23rd August 2012
In a speech given at the Westminster Business Forum in May Andrew Bailey, the executive director of the Bank of England, claimed that the "free" banking model has become dangerous both for the stability of the banking system and for the customers themselves.
"It is a myth," he says, "because nothing in life is free; rather, it means that we pay for our banking services in ways that are hard to link to the costs of the products we receive. This can distort the supply of banking services."
Bailey's claim feeds into the criticism levelled at other free services, such as social media sites and online media: If you're not paying for a product, you are the product. In the case of traditional banking, however, this is surely a reflection of poor or misleading communication rather than a Machiavellian scheme to lure unwitting customers into not paying for services.
In effect charging for an account under the pretext of servicing a customer means that the bank makes money on both sides – from creditors and debtors. They take in money from customers and then lend it back out, barring a small reserve they are legally required to keep in cash. Unless the financial crisis has fundamentally broken the fractional reserve banking system (and if so we as customers should presumably have been told) then charging for accounts is a profound breach of trust.
The principle behind Bailey's myth is not that free banking was fundamentally wrong, but that the risks were not properly explained to end consumers. That is, the problem is one of education not simply of structure.
To achieve any clarity on the issue we have to separate mis-selling scandals such as the furore surrounding payment protection insurance. There, customers were deliberately mis-sold insurance without being provided with sufficient information about what they were being signed up to. People have not been mis-sold bank accounts, but they may not have understood that their deposits were liabilities on a bank balance sheet and not assets.
Indeed replacing the model with a paid-for system does not liberate them from risk altogether. By charging for a current account banks are in effect eroding the interest the customer receives on their savings – a problem that will be exacerbated for those who only have a small amount in their account.
So what is the solution?
Ultimately it is for customers, not banks or regulators, to decide what they want from a current account. If they are to make an informed decision, however, the system must be open to scrutiny and the literature should be accessible.

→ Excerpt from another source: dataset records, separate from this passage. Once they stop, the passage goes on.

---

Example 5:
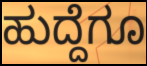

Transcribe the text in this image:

ಹುದ್ದೆಗೂ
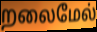
றலைமேல்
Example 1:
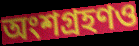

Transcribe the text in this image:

অংশগ্রহণও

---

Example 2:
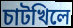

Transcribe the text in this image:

চাটখিলে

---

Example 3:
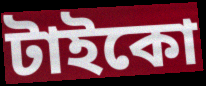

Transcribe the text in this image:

টাইকো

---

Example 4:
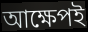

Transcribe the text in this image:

আক্ষেপই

Bringing in additional charges without a period of consultation is unlikely to engender a greater degree of trust in the system. Indeed for many it will be seen as a confiscation of part of the wealth that they have entrusted to these financial institutions.

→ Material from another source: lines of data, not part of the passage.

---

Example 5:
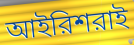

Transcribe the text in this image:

আইরিশরাই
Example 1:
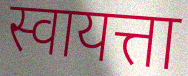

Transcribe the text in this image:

स्वायत्ता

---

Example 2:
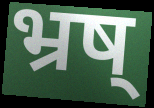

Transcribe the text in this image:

भ्रष्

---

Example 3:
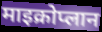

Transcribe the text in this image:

माइक्रोप्लान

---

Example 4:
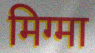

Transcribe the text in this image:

मिग्मा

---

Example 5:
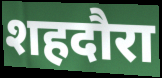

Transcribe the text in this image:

शहदौरा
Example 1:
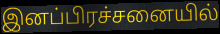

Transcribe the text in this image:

இனப்பிரச்சனையில்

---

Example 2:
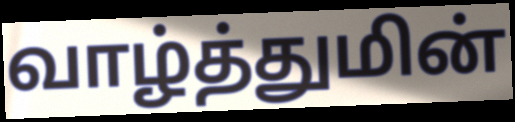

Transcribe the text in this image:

வாழ்த்துமின்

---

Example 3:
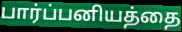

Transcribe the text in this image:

பார்ப்பனியத்தை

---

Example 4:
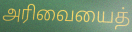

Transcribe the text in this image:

அரிவையைத்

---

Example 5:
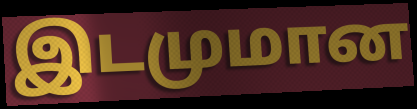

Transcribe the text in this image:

இடமுமான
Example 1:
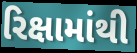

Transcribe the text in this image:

રિક્ષામાંથી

If the problem was that these firms ploughed customer deposits into overly risky investments, then regulating the level of appropriate risk is surely the answer. If, however, it is the more fundamental issue of the legitimacy of turning short-term borrowings into long-term loans then we urgently need to begin a discussion.
Before we embark on a reform on this scale the following questions will need to be answered: Do we want retail banks to operate simply as safety deposit boxes? Can we overcome the problems with the free model if customers are told how the banks plan to use their money?